In a brief statement, Deal repeated the mantra that he's held onto in this last stretch of the primary campaign, calling himself more conservative than Secretary of State Karen Handel and a better opponent for the assumed Democratic nominee than the state's Commissioner of Insurance.
Both are assumed to be his top opponents in Tuesday's primary election.
"Roy Barnes will have a field day if John Oxendine is the nominee," the former congressman from Gainesville said.
The airport fly-around has become a tradition for politicians on the day before an election. Also today, Handel and Barnes are also flying from airport to airport trying to drum up last minute support.
In a brief question-and-answer session, the Atlanta reporters asked about allegations from Handel that Deal's recent campaign literature had been sexist. Handel received an endorsement from former Alaska Gov. Sarah Palin last week. A few days later, the Deal campaign issued a release titled "Real Women Support Nathan Deal."
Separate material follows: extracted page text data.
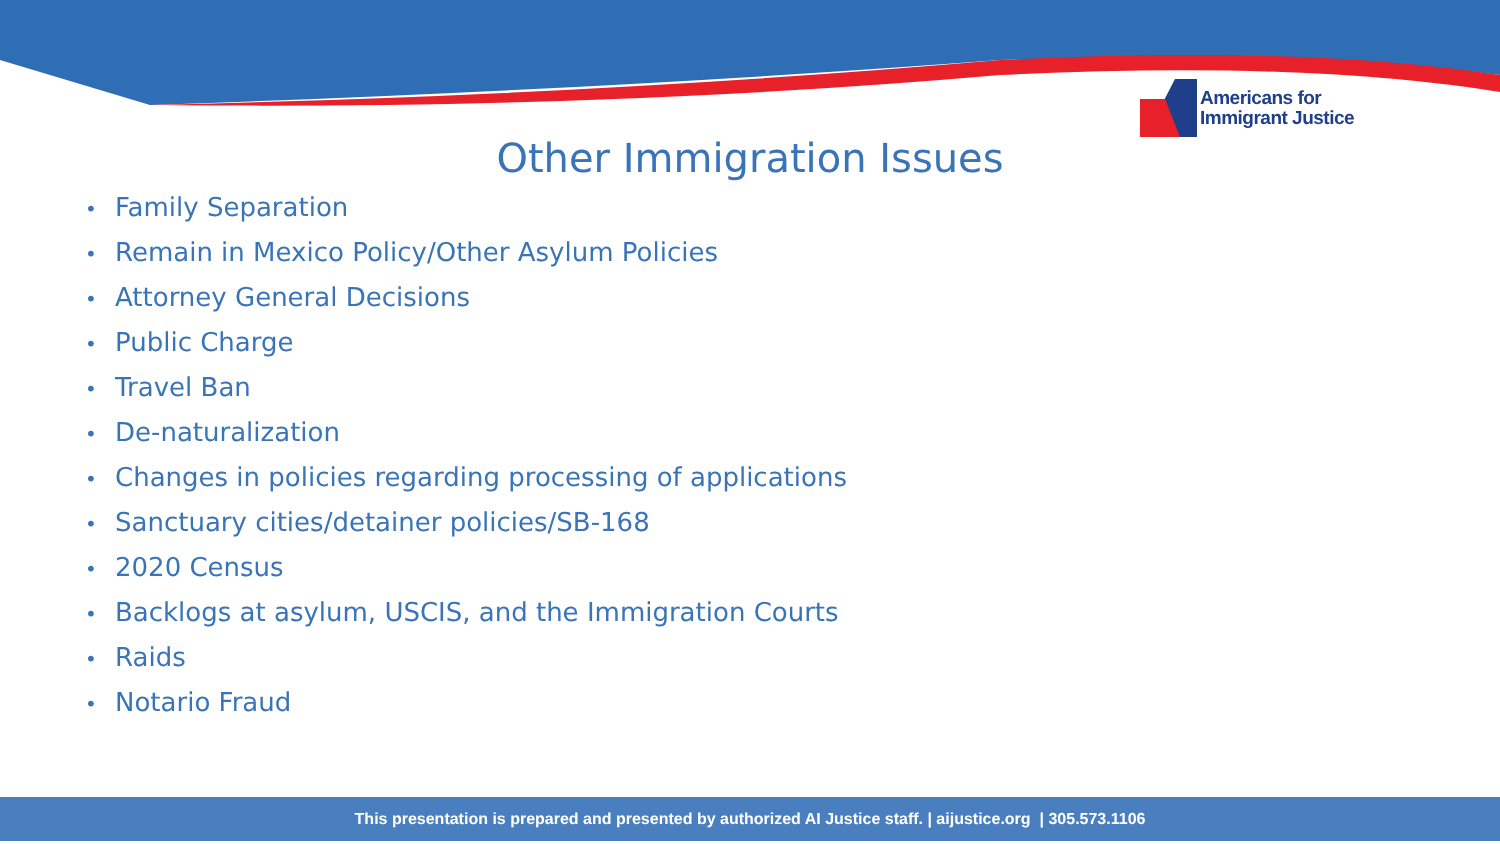Americans for
Immigrant Justice
Other Immigration Issues
• Family Separation
• Remain in Mexico Policy/Other Asylum Policies
• Attorney General Decisions
• Public Charge
• Travel Ban
• De-naturalization
• Changes in policies regarding processing of applications
• Sanctuary cities/detainer policies/SB-168
• 2020 Census
• Backlogs at asylum, USCIS, and the Immigration Courts
• Raids
• Notario Fraud
This presentation is prepared and presented by authorized AI Justice staff. | aijustice.org | 305.573.1106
Deal briefly paused and laughed before answering the question. He dismissed Handel's allegation as a desperate last-minute attempt.
"That is one of the most absurd things I've ever heard," Deal said.
Repeating his defense that the word "Real" has been used as a brand in nearly all his campaign materials since Deal stepped foot on the gubernatorial campaign trail last year, Deal also told reporters he had a wife of 44 years and a number of women in his family.
"If there was any sexist bone in my body it would be broken many times over," Deal told the press.
Like other candidates reaching the 11th hour of the campaign, Deal is traveling the state today seeking last-minute exposure.
The campaign will stop at nine airports in the anchors of the state's media outlets throughout the day. Deal's next stop is Dalton.
"Nathan's a conservative and he can win," said Brian Robinson, the communications director for Deal's campaign. "That's our message today."